When the PNF taps the PF's hand from below, the PF should release the power levers but keep a hand resting lightly on top of them in case it is necessary to abort the take-off.  Set and maintain Take-off Power. To the extent possible monitor the engine instruments and caution indications.
At the V1 call confirm the appropriate speed on the PF's airspeed indicator. If speed is appropriate place both hands on the control yoke to indicate understanding that V1 has been achieved. Rotate the aircraft at a rate of about 2o per second until the pitch attitude approximately matches the Flight Director command cue. Achieve a speed of V2 to (if all engines are operating normally) V2 + 10 KIAS.  Approaching V1 make a final check of caution and engine indications. If all indications remain satisfactory, at the V1/Vr speed;
  • - Call "V1".
  After lift-off confirm that the aircraft is climbing as indicated by the altimeter, the VSI and, if possible, visually. If the aircraft is in fact climbing:
  • Call "Positive Rate."
At the "Positive Rate" call, confirm a climb on the VSI and visually (if possible). If climbing:
  • Call "Gear Up" and give the visual signal to retract the landing gear.
Select the landing gear up. Monitor gear retraction. If gear retraction is normal say nothing. If there is a malfunction call "Unsafe Gear".
If the PNF advises that a landing gear malfunction has occurred do not exceed ___ KIAS. Retract flaps on schedule, climb to at least 1000 ft AGL and refer to the appropriate abnormal procedure check.  
Climb at a speed of at least V2 + 10 KIAS (if all engines are operating normally). At a safe altitude that is at least 400 ft above the departure runway accelerate to Vfri then:
  • Call "Flaps Up", and give the visual signal to retract the flaps.

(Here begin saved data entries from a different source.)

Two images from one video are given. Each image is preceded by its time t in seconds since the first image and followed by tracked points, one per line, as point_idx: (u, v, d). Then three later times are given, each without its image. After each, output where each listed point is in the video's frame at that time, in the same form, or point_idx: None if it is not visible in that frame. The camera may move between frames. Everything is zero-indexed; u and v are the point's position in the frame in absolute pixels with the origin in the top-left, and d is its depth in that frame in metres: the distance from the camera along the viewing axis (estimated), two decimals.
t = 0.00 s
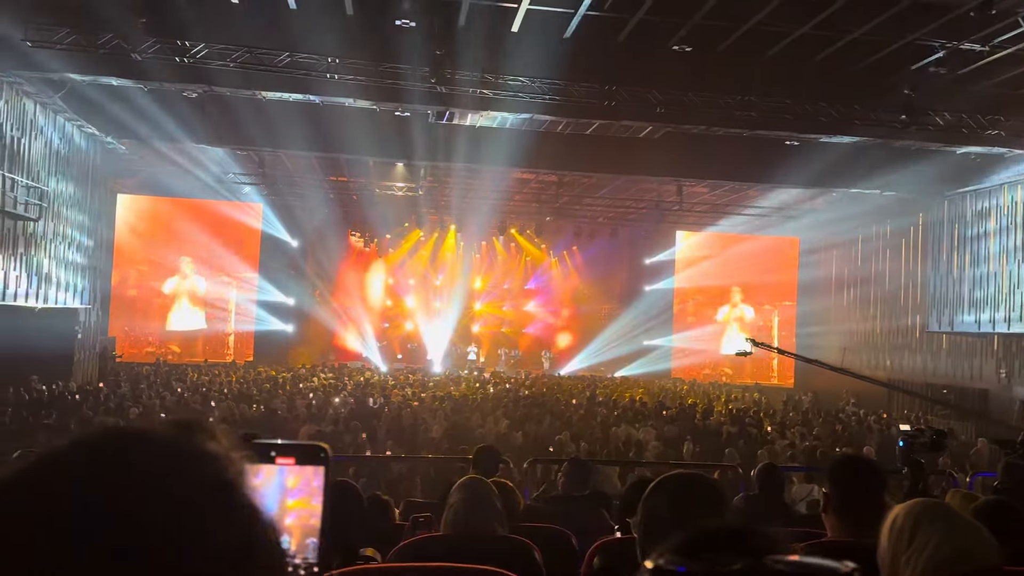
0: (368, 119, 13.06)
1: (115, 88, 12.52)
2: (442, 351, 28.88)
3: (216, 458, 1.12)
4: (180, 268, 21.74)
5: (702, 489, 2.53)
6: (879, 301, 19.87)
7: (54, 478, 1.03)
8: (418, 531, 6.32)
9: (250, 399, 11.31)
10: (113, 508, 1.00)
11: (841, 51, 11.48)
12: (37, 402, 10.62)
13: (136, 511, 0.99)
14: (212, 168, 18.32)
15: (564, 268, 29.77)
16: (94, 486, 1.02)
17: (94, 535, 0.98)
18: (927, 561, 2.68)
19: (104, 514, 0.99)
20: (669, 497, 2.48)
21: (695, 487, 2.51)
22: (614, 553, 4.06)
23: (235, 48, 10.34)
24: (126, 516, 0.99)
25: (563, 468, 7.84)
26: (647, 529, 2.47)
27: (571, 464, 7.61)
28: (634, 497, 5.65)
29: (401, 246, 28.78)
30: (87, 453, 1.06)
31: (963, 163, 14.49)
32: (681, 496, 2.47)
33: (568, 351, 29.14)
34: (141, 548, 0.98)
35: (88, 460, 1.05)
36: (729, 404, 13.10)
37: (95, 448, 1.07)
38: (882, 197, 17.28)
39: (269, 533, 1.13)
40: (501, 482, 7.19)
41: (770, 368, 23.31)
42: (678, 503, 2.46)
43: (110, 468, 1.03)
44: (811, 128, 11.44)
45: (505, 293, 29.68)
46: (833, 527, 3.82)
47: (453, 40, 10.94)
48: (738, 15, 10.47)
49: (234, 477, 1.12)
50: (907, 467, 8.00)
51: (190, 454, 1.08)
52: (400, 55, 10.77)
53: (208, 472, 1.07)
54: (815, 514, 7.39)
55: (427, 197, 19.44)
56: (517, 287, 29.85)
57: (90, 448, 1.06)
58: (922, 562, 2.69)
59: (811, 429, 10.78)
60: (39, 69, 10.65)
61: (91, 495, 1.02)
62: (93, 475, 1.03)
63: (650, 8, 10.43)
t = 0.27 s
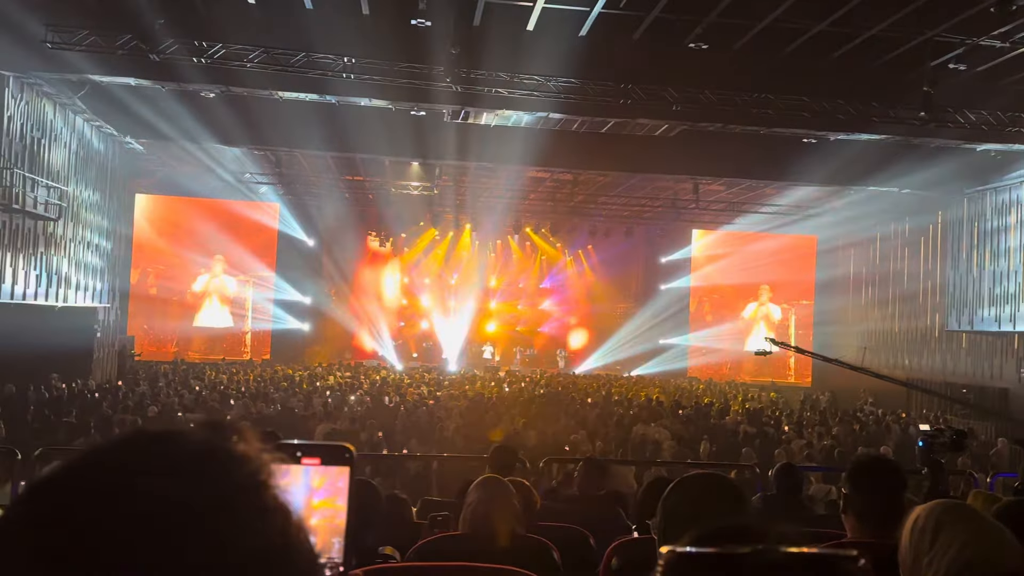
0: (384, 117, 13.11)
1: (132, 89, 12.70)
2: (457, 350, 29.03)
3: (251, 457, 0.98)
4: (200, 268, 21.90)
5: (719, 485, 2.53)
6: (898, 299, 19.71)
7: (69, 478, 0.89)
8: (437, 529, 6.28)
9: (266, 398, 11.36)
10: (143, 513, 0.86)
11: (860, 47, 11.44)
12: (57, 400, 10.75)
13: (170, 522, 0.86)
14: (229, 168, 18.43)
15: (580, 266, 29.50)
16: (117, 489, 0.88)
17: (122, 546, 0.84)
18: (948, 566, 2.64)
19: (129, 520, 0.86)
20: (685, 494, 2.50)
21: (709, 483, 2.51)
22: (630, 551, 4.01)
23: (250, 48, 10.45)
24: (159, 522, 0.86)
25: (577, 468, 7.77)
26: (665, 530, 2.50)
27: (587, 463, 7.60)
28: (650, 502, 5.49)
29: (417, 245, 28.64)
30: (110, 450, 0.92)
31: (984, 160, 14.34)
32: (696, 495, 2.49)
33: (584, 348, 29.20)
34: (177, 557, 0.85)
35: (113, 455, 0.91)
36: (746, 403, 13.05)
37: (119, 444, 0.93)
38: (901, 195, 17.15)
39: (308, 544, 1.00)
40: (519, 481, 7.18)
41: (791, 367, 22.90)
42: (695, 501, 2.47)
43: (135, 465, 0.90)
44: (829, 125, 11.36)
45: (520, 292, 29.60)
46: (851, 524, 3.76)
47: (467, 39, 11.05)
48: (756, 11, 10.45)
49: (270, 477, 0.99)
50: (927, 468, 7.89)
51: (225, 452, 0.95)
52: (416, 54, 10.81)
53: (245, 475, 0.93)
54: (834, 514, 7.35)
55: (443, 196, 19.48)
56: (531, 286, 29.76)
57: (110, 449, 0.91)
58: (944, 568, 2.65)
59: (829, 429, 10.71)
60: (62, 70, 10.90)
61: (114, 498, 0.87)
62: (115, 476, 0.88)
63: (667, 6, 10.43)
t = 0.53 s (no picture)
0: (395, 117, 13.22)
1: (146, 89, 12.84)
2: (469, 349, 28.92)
3: (268, 449, 1.03)
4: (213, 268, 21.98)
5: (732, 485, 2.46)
6: (912, 299, 19.65)
7: (93, 476, 0.95)
8: (449, 526, 6.14)
9: (277, 396, 11.37)
10: (164, 506, 0.93)
11: (873, 46, 11.47)
12: (71, 399, 10.84)
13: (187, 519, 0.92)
14: (242, 168, 18.54)
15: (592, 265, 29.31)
16: (137, 485, 0.94)
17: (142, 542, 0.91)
18: (965, 565, 2.61)
19: (150, 512, 0.92)
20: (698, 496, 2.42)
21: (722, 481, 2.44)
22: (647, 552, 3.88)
23: (263, 48, 10.55)
24: (180, 517, 0.92)
25: (589, 465, 7.76)
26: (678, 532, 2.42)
27: (599, 462, 7.57)
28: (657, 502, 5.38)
29: (426, 245, 28.37)
30: (132, 445, 0.98)
31: (998, 159, 14.26)
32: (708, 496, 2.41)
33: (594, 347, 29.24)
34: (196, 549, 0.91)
35: (135, 451, 0.97)
36: (757, 402, 13.03)
37: (144, 442, 0.98)
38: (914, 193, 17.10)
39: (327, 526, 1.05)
40: (531, 479, 7.17)
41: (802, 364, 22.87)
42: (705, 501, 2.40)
43: (154, 461, 0.96)
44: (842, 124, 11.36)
45: (531, 291, 29.36)
46: (867, 523, 3.70)
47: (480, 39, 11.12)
48: (767, 9, 10.49)
49: (287, 467, 1.03)
50: (942, 468, 7.85)
51: (240, 446, 0.99)
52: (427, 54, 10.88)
53: (258, 467, 0.98)
54: (848, 514, 7.31)
55: (454, 196, 19.53)
56: (543, 285, 29.47)
57: (131, 445, 0.97)
58: (959, 566, 2.63)
59: (842, 428, 10.66)
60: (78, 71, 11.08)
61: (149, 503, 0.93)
62: (134, 474, 0.95)
63: (677, 5, 10.49)
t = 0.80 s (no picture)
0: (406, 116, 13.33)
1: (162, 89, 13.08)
2: (483, 348, 29.10)
3: (292, 447, 1.05)
4: (230, 268, 21.97)
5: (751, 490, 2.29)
6: (928, 297, 19.53)
7: (117, 477, 0.96)
8: (466, 524, 6.20)
9: (293, 395, 11.42)
10: (187, 503, 0.93)
11: (890, 43, 11.44)
12: (88, 398, 10.91)
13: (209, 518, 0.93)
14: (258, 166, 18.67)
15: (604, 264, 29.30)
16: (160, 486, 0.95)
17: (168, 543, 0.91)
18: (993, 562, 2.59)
19: (173, 509, 0.93)
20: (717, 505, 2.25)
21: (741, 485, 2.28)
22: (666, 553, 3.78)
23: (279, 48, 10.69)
24: (204, 515, 0.93)
25: (605, 466, 7.76)
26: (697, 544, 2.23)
27: (615, 462, 7.54)
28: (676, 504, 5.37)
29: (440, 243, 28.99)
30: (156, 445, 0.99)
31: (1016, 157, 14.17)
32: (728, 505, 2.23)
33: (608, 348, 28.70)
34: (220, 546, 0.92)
35: (154, 454, 0.98)
36: (771, 402, 13.01)
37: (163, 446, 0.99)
38: (930, 191, 17.02)
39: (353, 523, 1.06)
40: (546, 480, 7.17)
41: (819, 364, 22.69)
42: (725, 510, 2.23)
43: (174, 463, 0.97)
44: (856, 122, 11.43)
45: (544, 290, 29.56)
46: (885, 525, 3.67)
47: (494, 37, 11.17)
48: (782, 6, 10.47)
49: (312, 465, 1.05)
50: (960, 467, 7.82)
51: (265, 444, 1.01)
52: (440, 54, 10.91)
53: (282, 466, 0.99)
54: (866, 514, 7.29)
55: (467, 195, 19.62)
56: (556, 284, 29.70)
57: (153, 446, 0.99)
58: (987, 565, 2.61)
59: (858, 428, 10.63)
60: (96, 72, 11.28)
61: (168, 504, 0.93)
62: (158, 474, 0.96)
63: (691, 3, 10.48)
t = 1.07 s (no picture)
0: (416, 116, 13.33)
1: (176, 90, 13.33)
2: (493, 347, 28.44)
3: (315, 446, 1.08)
4: (240, 269, 22.12)
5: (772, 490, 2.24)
6: (940, 295, 19.49)
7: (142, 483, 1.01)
8: (477, 523, 6.12)
9: (304, 394, 11.44)
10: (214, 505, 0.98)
11: (900, 40, 11.48)
12: (101, 397, 11.00)
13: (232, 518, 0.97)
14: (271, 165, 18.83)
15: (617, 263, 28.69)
16: (189, 489, 0.99)
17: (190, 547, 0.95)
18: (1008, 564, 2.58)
19: (197, 515, 0.97)
20: (733, 501, 2.22)
21: (760, 486, 2.23)
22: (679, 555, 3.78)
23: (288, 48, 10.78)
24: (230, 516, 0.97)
25: (618, 465, 7.74)
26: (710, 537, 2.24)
27: (629, 461, 7.49)
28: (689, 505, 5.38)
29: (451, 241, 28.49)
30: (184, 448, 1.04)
31: None
32: (745, 502, 2.21)
33: (618, 347, 28.72)
34: (242, 547, 0.95)
35: (171, 462, 1.02)
36: (782, 400, 13.01)
37: (182, 453, 1.03)
38: (942, 189, 16.99)
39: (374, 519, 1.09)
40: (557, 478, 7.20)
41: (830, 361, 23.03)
42: (743, 507, 2.21)
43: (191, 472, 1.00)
44: (871, 119, 11.30)
45: (555, 288, 28.83)
46: (900, 526, 3.62)
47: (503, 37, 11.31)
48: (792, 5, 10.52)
49: (334, 463, 1.08)
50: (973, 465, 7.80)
51: (288, 445, 1.05)
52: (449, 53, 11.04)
53: (305, 465, 1.03)
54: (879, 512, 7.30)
55: (476, 194, 19.69)
56: (567, 283, 28.90)
57: (179, 450, 1.03)
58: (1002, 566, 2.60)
59: (871, 426, 10.59)
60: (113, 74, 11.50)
61: (188, 512, 0.98)
62: (187, 475, 1.00)
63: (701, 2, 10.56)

Confirm that the aircraft speed is at least Vfri then select the flaps up, select IAS as the vertical mode of the Flight Director:
  • Call "IAS Selected".
Adjust the IAS using TCS or call for the PNF to set a particular speed using the thumb wheel. Do not exceed ____ KIAS until the Gear Up, Flaps Up call. When flaps have fully retracted re-confirm that the gear is up:
  • Call "Gear Up, Flaps Up".
When the PNF calls "Gear Up, Flaps Up", if Take-off Power is no longer required:
  • Call "Set Climb Power" and give the visual signal to reduce to climb power.

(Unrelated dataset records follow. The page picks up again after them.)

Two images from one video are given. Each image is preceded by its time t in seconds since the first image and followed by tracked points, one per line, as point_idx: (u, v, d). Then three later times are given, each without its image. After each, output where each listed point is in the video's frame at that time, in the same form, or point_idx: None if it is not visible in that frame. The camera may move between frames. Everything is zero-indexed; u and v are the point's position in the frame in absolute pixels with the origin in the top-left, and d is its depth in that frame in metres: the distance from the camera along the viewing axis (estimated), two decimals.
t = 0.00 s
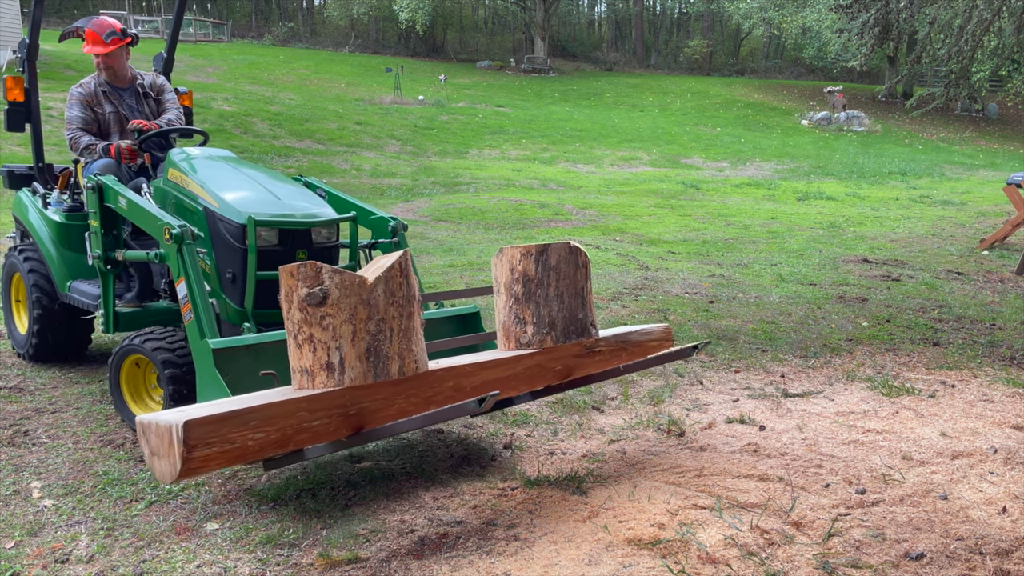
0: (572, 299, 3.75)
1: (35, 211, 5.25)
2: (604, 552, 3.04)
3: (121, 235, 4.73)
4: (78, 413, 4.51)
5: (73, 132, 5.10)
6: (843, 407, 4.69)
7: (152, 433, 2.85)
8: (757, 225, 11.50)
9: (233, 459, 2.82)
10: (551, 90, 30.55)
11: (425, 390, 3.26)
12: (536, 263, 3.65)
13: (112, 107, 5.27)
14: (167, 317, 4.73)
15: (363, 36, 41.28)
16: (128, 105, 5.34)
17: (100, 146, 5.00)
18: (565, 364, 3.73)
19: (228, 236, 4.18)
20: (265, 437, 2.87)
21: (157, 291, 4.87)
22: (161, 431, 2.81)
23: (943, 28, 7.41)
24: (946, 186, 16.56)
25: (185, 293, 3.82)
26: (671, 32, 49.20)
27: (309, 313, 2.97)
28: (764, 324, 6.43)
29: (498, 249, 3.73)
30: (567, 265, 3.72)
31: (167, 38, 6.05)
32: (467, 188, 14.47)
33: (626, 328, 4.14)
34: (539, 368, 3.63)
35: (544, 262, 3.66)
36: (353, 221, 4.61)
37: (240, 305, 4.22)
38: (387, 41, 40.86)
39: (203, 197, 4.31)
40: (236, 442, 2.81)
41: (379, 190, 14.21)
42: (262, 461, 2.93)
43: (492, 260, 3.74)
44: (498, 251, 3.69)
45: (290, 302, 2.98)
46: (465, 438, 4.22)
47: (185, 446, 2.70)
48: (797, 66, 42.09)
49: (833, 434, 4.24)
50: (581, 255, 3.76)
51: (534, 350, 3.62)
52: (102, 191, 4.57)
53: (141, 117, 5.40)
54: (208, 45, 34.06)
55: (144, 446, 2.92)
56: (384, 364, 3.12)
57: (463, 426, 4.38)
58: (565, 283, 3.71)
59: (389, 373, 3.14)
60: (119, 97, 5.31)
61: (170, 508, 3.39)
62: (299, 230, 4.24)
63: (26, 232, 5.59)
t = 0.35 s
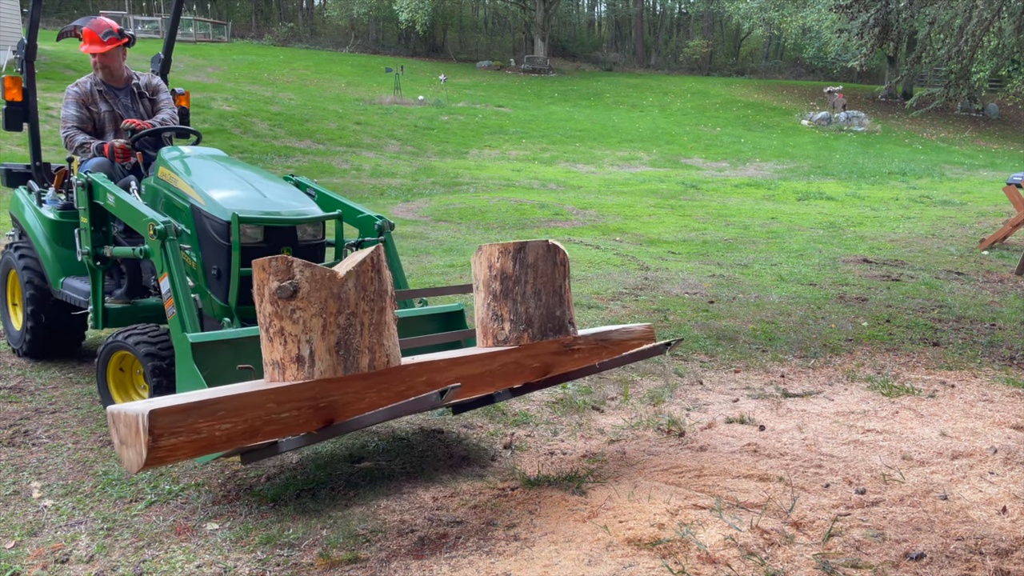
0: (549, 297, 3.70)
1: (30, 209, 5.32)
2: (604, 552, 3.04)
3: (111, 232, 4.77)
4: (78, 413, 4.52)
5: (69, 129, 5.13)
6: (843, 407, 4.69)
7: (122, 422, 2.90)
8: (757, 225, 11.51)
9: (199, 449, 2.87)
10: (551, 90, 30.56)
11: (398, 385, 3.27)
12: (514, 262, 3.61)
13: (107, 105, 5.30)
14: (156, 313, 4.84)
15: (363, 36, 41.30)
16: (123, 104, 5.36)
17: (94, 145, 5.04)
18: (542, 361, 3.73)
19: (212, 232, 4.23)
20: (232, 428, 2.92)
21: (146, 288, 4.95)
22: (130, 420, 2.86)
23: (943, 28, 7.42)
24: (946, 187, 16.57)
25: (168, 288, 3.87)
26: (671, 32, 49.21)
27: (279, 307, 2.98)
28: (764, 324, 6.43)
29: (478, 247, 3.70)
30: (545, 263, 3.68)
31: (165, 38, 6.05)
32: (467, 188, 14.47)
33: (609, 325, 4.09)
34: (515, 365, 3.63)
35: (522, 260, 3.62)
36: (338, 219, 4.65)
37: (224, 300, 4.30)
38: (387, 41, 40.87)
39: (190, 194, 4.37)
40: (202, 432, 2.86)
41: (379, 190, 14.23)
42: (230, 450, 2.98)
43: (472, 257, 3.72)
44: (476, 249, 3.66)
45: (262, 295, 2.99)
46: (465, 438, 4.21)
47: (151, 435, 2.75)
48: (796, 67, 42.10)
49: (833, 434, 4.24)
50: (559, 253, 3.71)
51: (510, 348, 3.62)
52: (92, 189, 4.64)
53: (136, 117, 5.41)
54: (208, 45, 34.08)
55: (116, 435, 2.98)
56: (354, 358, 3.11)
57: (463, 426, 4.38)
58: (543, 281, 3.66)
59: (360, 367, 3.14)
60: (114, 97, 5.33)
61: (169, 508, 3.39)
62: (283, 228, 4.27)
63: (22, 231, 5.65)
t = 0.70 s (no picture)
0: (524, 293, 3.64)
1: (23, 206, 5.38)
2: (604, 552, 3.04)
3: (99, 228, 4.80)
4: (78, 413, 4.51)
5: (63, 127, 5.16)
6: (843, 407, 4.69)
7: (84, 411, 2.87)
8: (757, 225, 11.51)
9: (163, 439, 2.86)
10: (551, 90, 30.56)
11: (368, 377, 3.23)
12: (489, 257, 3.58)
13: (103, 104, 5.32)
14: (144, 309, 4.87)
15: (363, 36, 41.30)
16: (119, 104, 5.38)
17: (88, 143, 5.07)
18: (517, 357, 3.68)
19: (196, 229, 4.25)
20: (195, 418, 2.91)
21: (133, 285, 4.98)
22: (92, 409, 2.84)
23: (943, 28, 7.42)
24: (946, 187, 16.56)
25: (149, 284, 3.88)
26: (671, 32, 49.21)
27: (246, 299, 2.94)
28: (764, 324, 6.43)
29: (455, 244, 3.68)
30: (520, 259, 3.63)
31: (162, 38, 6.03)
32: (467, 188, 14.47)
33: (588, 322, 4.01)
34: (490, 360, 3.58)
35: (496, 255, 3.59)
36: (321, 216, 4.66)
37: (206, 297, 4.32)
38: (387, 41, 40.88)
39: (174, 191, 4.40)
40: (165, 421, 2.84)
41: (379, 190, 14.22)
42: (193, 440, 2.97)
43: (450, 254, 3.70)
44: (453, 245, 3.63)
45: (228, 287, 2.96)
46: (465, 438, 4.21)
47: (113, 423, 2.73)
48: (796, 67, 42.10)
49: (833, 434, 4.24)
50: (535, 249, 3.66)
51: (483, 343, 3.56)
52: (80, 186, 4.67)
53: (131, 117, 5.42)
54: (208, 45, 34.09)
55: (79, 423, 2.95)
56: (321, 351, 3.08)
57: (462, 426, 4.38)
58: (518, 277, 3.62)
59: (327, 360, 3.10)
60: (110, 96, 5.35)
61: (169, 508, 3.39)
62: (265, 224, 4.28)
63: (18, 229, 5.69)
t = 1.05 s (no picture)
0: (497, 288, 3.62)
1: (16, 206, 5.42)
2: (604, 552, 3.05)
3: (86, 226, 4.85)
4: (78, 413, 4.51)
5: (55, 127, 5.19)
6: (843, 407, 4.69)
7: (51, 404, 2.88)
8: (758, 225, 11.51)
9: (127, 431, 2.86)
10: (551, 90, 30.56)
11: (336, 370, 3.21)
12: (462, 253, 3.54)
13: (95, 104, 5.35)
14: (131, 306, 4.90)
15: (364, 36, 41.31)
16: (111, 104, 5.42)
17: (80, 143, 5.11)
18: (490, 352, 3.65)
19: (178, 226, 4.28)
20: (160, 411, 2.90)
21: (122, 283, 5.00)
22: (58, 402, 2.84)
23: (943, 28, 7.43)
24: (946, 187, 16.56)
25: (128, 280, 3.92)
26: (671, 32, 49.20)
27: (213, 295, 2.95)
28: (764, 324, 6.43)
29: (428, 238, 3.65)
30: (493, 255, 3.60)
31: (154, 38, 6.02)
32: (467, 188, 14.47)
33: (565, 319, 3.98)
34: (462, 355, 3.57)
35: (470, 251, 3.56)
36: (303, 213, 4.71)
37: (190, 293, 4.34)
38: (387, 41, 40.89)
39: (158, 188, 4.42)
40: (129, 414, 2.84)
41: (379, 190, 14.22)
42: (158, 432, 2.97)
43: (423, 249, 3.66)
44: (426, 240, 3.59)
45: (196, 283, 2.97)
46: (465, 438, 4.20)
47: (75, 416, 2.73)
48: (796, 67, 42.10)
49: (834, 434, 4.24)
50: (509, 244, 3.64)
51: (456, 338, 3.53)
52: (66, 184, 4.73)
53: (122, 117, 5.44)
54: (209, 45, 34.09)
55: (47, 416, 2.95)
56: (288, 344, 3.07)
57: (462, 426, 4.37)
58: (491, 273, 3.59)
59: (294, 354, 3.09)
60: (102, 96, 5.38)
61: (170, 508, 3.39)
62: (246, 221, 4.35)
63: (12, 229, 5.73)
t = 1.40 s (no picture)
0: (472, 284, 3.62)
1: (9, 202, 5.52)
2: (604, 552, 3.05)
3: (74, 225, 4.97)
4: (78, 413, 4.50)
5: (47, 127, 5.28)
6: (843, 407, 4.69)
7: (21, 398, 2.87)
8: (757, 225, 11.51)
9: (96, 425, 2.86)
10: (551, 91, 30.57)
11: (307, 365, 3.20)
12: (437, 248, 3.55)
13: (86, 105, 5.43)
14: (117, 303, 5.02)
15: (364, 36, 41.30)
16: (102, 104, 5.49)
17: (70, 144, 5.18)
18: (466, 347, 3.64)
19: (161, 223, 4.31)
20: (128, 405, 2.89)
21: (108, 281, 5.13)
22: (27, 395, 2.84)
23: (943, 28, 7.42)
24: (946, 187, 16.57)
25: (112, 277, 4.01)
26: (671, 32, 49.20)
27: (182, 290, 2.96)
28: (765, 324, 6.43)
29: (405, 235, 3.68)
30: (468, 251, 3.60)
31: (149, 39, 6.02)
32: (467, 188, 14.47)
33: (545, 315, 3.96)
34: (437, 350, 3.54)
35: (444, 247, 3.56)
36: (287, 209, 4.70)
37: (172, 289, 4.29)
38: (387, 41, 40.92)
39: (143, 187, 4.45)
40: (97, 407, 2.84)
41: (379, 190, 14.24)
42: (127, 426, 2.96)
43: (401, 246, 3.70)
44: (403, 237, 3.62)
45: (166, 278, 2.98)
46: (465, 438, 4.20)
47: (43, 409, 2.73)
48: (796, 67, 42.12)
49: (834, 434, 4.24)
50: (484, 241, 3.63)
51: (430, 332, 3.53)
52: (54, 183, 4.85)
53: (113, 117, 5.51)
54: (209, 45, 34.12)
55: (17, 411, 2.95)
56: (256, 340, 3.08)
57: (462, 426, 4.37)
58: (465, 269, 3.60)
59: (262, 349, 3.10)
60: (93, 96, 5.46)
61: (170, 508, 3.39)
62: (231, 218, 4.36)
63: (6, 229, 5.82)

(If other than standard power is required at this point call for the specific power required, ie. "Set Max Continuous Power.")

Select the bleeds to ON and MAX. Then reduce to climb power or as directed and select the synchrophase on.
Climb to at least 2000 ft above the aerodrome elevation or to the cruise altitude (whichever is lower); or circuit/cleared altitude (during training):
  • Call "After Take-off Check", or the "Downwind Check" if applicable.
Carry out either the "After Take-off Check" as detailed in the next section or the "Downwind Check" as detailed in Normal Flight Procedures - Arrival chapter.